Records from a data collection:
((
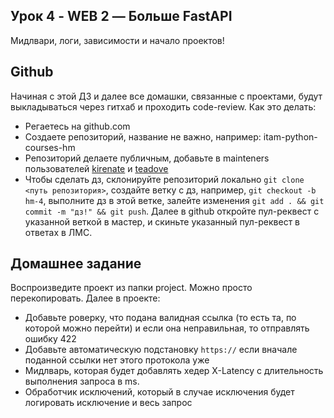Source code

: ## Урок 4 - WEB 2 — Больше FastAPI
Мидлвари, логи, зависимости и начало проектов!

## Github
Начиная с этой ДЗ и далее все домашки, связанные с проектами, будут выкладываться через гитхаб и проходить code-review. 
Как это делать: 
- Регаетесь на github.com
- Создаете репозиторий, название не важно, например: itam-python-courses-hm
- Репозиторий делаете публичным, добавьте в mainteners пользователей [kirenate](https://github.com/kirenate) и [teadove](https://github.com/TeaDove)
- Чтобы сделать дз, склонируйте репозиторий локально `git clone <путь репозитория>`, создайте ветку с дз, например, `git checkout -b hm-4`, выполните дз в этой ветке, залейте изменения `git add . && git commit -m "дз!" && git push`. Далее в github откройте пул-реквест с указанной веткой в мастер, и скиньте указанный пул-реквест в ответах в ЛМС. 

## Домашнее задание
Воспроизведите проект из папки project. Можно просто перекопировать. 
Далее в проекте:
- Добавьте роверку, что подана валидная ссылка (то есть та, по которой можно перейти) и если она неправильная, то отправлять ошибку 422
- Добавьте автоматическую подстановку `https://` если вначале поданной ссылки нет этого протокола уже
- Мидлварь, которая будет добавлять хедер X-Latency с длительность выполнения запроса в ms.
- Обработчик исключений, который в случае исключения будет логировать исключение и весь запрос

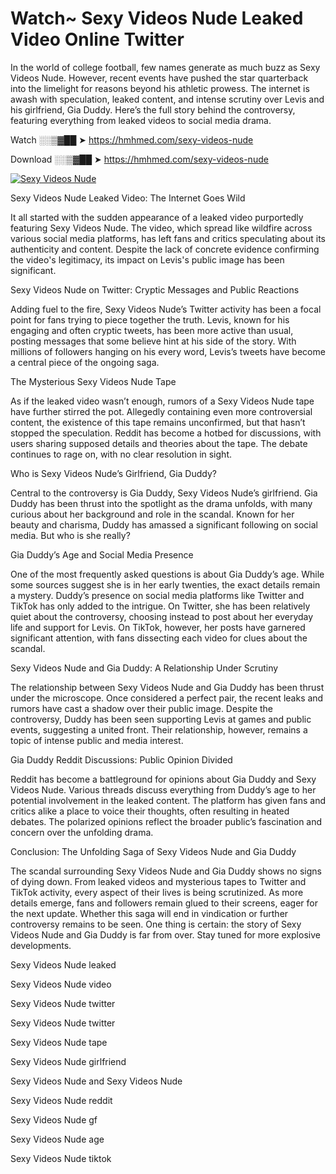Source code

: # Watch~ Sexy Videos Nude Leaked Video Online Twitter

In the world of college football, few names generate as much buzz as Sexy Videos Nude. However, recent events have pushed the star quarterback into the limelight for reasons beyond his athletic prowess. The internet is awash with speculation, leaked content, and intense scrutiny over Levis and his girlfriend, Gia Duddy. Here’s the full story behind the controversy, featuring everything from leaked videos to social media drama.

Watch ░░▒▓██ ➤ https://hmhmed.com/sexy-videos-nude

Download ░░▒▓██ ➤ https://hmhmed.com/sexy-videos-nude

[![Sexy Videos Nude](https://i.imgur.com/dJHk4Zq.gif)](https://hmhmed.com/sexy-videos-nude)

Sexy Videos Nude Leaked Video: The Internet Goes Wild

It all started with the sudden appearance of a leaked video purportedly featuring Sexy Videos Nude. The video, which spread like wildfire across various social media platforms, has left fans and critics speculating about its authenticity and content. Despite the lack of concrete evidence confirming the video's legitimacy, its impact on Levis's public image has been significant.

Sexy Videos Nude on Twitter: Cryptic Messages and Public Reactions

Adding fuel to the fire, Sexy Videos Nude’s Twitter activity has been a focal point for fans trying to piece together the truth. Levis, known for his engaging and often cryptic tweets, has been more active than usual, posting messages that some believe hint at his side of the story. With millions of followers hanging on his every word, Levis’s tweets have become a central piece of the ongoing saga.

The Mysterious Sexy Videos Nude Tape

As if the leaked video wasn’t enough, rumors of a Sexy Videos Nude tape have further stirred the pot. Allegedly containing even more controversial content, the existence of this tape remains unconfirmed, but that hasn’t stopped the speculation. Reddit has become a hotbed for discussions, with users sharing supposed details and theories about the tape. The debate continues to rage on, with no clear resolution in sight.

Who is Sexy Videos Nude’s Girlfriend, Gia Duddy?

Central to the controversy is Gia Duddy, Sexy Videos Nude’s girlfriend. Gia Duddy has been thrust into the spotlight as the drama unfolds, with many curious about her background and role in the scandal. Known for her beauty and charisma, Duddy has amassed a significant following on social media. But who is she really?

Gia Duddy’s Age and Social Media Presence

One of the most frequently asked questions is about Gia Duddy’s age. While some sources suggest she is in her early twenties, the exact details remain a mystery. Duddy’s presence on social media platforms like Twitter and TikTok has only added to the intrigue. On Twitter, she has been relatively quiet about the controversy, choosing instead to post about her everyday life and support for Levis. On TikTok, however, her posts have garnered significant attention, with fans dissecting each video for clues about the scandal.

Sexy Videos Nude and Gia Duddy: A Relationship Under Scrutiny

The relationship between Sexy Videos Nude and Gia Duddy has been thrust under the microscope. Once considered a perfect pair, the recent leaks and rumors have cast a shadow over their public image. Despite the controversy, Duddy has been seen supporting Levis at games and public events, suggesting a united front. Their relationship, however, remains a topic of intense public and media interest.

Gia Duddy Reddit Discussions: Public Opinion Divided

Reddit has become a battleground for opinions about Gia Duddy and Sexy Videos Nude. Various threads discuss everything from Duddy’s age to her potential involvement in the leaked content. The platform has given fans and critics alike a place to voice their thoughts, often resulting in heated debates. The polarized opinions reflect the broader public’s fascination and concern over the unfolding drama.

Conclusion: The Unfolding Saga of Sexy Videos Nude and Gia Duddy

The scandal surrounding Sexy Videos Nude and Gia Duddy shows no signs of dying down. From leaked videos and mysterious tapes to Twitter and TikTok activity, every aspect of their lives is being scrutinized. As more details emerge, fans and followers remain glued to their screens, eager for the next update. Whether this saga will end in vindication or further controversy remains to be seen. One thing is certain: the story of Sexy Videos Nude and Gia Duddy is far from over. Stay tuned for more explosive developments.

Sexy Videos Nude leaked

Sexy Videos Nude video

Sexy Videos Nude twitter

Sexy Videos Nude twitter

Sexy Videos Nude tape

Sexy Videos Nude girlfriend

Sexy Videos Nude and Sexy Videos Nude

Sexy Videos Nude reddit

Sexy Videos Nude gf

Sexy Videos Nude age

Sexy Videos Nude tiktok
))
## What the exercise asks
Copy out nothing but the lines from the beginning of the records through the one that contains "- Регаетесь на github.com". Skip the pictures.

## Your response
Source code

: ## Урок 4 - WEB 2 — Больше FastAPI
Мидлвари, логи, зависимости и начало проектов!

## Github
Начиная с этой ДЗ и далее все домашки, связанные с проектами, будут выкладываться через гитхаб и проходить code-review. 
Как это делать: 
- Регаетесь на github.com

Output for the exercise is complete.